So they actually think we're divorced...and that I am a horrible mother.
However, due to work I haven't been able to go to that many games or practices. Sometimes when we go, we take two cars because I'm almost always on call, because if something happens I have to go. I have to
work this much because my husband is not working right now.
Well, it's the end of the season. I went to the last practice of the game (in a different car because I just came off of work). All the parents were staring at me. Whispering. It felt weird. But I wasn't sure what they were talking about. I ignored them.
After the practice, my son told me that the kids and the parents think that my husband and I are divorced. That he has full custody and I never see my kids, and that I don't support their activities. WOW. One of the kids parents was collecting money to get a gift for my husband and her son told my son that she refused to get me a gift because I abandoned my children and my husband.
I am in shock at their horrible assumptions!
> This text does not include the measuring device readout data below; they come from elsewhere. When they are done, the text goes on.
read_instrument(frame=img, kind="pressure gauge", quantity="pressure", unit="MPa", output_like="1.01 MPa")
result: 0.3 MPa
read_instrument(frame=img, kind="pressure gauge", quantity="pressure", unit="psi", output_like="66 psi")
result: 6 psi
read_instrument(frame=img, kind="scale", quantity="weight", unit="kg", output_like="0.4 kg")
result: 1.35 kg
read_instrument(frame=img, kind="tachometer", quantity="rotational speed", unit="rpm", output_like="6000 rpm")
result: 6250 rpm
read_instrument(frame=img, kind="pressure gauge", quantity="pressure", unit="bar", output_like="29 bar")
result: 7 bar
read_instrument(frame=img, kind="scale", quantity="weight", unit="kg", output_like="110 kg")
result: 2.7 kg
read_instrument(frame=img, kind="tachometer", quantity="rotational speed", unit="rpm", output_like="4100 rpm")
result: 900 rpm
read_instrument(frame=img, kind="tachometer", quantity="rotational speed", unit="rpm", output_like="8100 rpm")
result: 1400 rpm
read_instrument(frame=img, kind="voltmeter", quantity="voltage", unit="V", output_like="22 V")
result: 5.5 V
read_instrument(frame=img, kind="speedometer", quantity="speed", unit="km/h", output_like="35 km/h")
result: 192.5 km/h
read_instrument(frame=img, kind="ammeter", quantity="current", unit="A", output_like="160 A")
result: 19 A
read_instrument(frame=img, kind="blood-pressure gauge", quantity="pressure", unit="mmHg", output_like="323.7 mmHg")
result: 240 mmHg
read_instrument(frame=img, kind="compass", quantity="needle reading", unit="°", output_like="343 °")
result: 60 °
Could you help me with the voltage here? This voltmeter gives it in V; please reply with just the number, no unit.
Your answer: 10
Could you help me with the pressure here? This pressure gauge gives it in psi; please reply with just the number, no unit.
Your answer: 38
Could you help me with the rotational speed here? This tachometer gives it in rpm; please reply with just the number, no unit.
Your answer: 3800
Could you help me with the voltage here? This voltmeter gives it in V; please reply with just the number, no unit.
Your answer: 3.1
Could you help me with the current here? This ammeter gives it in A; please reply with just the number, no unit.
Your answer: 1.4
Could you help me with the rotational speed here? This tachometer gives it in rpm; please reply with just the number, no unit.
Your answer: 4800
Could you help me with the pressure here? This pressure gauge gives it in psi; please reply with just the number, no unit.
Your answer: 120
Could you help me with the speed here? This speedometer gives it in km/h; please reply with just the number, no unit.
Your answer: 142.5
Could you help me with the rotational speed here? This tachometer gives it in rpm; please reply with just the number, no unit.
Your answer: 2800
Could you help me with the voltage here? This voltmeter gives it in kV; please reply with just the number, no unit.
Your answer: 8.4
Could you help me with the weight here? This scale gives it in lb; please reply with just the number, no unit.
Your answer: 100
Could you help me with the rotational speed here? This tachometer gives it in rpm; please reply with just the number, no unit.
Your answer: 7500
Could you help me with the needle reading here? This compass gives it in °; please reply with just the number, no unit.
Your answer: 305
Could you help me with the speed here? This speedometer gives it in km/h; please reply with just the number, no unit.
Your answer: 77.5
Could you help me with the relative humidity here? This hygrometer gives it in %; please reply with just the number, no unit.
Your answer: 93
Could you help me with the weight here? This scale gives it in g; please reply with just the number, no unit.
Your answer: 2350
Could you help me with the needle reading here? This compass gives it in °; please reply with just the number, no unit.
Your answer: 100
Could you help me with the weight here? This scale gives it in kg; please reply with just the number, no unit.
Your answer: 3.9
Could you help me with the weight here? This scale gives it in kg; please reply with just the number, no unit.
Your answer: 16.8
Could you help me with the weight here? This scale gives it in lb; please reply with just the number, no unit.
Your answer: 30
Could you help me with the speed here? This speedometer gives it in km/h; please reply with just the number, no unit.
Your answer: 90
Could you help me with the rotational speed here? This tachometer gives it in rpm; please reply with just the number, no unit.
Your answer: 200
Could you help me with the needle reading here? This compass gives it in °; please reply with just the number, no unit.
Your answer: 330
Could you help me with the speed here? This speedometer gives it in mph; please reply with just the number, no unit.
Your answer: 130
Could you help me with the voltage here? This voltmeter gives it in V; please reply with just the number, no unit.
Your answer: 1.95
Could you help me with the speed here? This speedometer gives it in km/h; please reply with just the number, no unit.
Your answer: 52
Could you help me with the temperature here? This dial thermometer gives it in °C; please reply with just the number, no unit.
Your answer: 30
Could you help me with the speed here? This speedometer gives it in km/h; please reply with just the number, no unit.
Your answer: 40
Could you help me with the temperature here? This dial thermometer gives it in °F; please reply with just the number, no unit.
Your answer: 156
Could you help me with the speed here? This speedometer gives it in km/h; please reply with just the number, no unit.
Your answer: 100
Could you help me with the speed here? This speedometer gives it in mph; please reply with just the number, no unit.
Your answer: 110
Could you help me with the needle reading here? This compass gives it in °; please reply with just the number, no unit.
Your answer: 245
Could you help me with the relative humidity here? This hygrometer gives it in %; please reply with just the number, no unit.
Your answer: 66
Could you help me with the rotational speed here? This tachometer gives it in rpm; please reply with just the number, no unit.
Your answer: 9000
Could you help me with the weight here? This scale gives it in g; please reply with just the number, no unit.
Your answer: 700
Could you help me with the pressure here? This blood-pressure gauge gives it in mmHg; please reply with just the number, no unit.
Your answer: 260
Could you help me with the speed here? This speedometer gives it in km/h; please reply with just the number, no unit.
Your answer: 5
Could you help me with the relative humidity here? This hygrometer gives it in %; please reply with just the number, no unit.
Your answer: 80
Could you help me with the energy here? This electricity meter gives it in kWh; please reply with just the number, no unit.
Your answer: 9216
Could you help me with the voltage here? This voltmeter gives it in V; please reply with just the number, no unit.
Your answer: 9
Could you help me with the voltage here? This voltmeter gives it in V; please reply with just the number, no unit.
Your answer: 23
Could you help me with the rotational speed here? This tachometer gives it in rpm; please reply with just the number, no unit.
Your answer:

I don't want a gift. I don't even want their approval. I just don't appreciate the parents talking about me to their children, and then it getting back to my son. My son thought it was hilarious, but still that is awful.
My husband and I have been happily married for 12 years, together for 15. We are significantly younger than the other parents, so I see how they can assume. I also understand, I am not there that much. However, I am very supportive of my children and my husband. I just had to work extra to make things work. I have been to EVERY soccer game, football game, and baseball game my son has ever been in. I have been the team parent for every team. This basketball league has the oddest schedule and locations, plus they change things on a whim so it is very hard for me.
This is a prime example of people jumping to conclusions and judging someone when they don't know diddily squat!
Should I set things straight at the end of season party today? (The one that I planned at 12 midnight for the last week because that's the only time I had). Or just let it go?